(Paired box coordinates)
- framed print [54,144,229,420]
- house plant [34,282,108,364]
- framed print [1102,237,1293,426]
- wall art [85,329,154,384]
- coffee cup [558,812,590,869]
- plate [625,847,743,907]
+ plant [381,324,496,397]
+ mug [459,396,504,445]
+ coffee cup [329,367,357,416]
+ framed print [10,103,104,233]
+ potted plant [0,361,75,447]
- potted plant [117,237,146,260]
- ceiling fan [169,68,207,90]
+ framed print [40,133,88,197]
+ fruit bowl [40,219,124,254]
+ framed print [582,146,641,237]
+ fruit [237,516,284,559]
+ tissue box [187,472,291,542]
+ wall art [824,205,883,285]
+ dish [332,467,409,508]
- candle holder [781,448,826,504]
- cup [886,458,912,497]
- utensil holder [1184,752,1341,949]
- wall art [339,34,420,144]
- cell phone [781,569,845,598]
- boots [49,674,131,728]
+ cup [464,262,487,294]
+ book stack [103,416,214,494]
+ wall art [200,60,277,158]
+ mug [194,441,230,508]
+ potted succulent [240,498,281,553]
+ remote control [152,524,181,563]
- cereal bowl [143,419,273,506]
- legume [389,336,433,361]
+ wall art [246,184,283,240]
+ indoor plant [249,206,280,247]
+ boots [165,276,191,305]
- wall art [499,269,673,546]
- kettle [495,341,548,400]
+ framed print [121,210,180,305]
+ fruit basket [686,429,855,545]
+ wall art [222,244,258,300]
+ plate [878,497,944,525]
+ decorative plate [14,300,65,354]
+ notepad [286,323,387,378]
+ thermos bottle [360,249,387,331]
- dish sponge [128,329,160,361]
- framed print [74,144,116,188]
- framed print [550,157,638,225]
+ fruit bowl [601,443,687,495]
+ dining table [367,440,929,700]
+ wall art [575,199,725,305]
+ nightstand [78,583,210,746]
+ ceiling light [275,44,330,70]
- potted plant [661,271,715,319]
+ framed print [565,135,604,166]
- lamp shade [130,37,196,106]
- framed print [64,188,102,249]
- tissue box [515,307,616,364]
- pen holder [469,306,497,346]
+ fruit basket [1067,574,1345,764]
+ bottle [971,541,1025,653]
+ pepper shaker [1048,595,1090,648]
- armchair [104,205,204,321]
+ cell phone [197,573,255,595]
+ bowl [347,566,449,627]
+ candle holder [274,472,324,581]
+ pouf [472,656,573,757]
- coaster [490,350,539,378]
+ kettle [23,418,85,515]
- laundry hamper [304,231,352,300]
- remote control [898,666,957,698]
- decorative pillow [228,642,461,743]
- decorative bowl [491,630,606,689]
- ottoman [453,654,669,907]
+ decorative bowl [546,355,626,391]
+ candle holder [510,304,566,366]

## Problem details
The line with "candle holder [274,472,324,581]" and all the lines after it in the records above are to be output exactly, with nothing added.

## Task result
+ candle holder [274,472,324,581]
+ pouf [472,656,573,757]
- coaster [490,350,539,378]
+ kettle [23,418,85,515]
- laundry hamper [304,231,352,300]
- remote control [898,666,957,698]
- decorative pillow [228,642,461,743]
- decorative bowl [491,630,606,689]
- ottoman [453,654,669,907]
+ decorative bowl [546,355,626,391]
+ candle holder [510,304,566,366]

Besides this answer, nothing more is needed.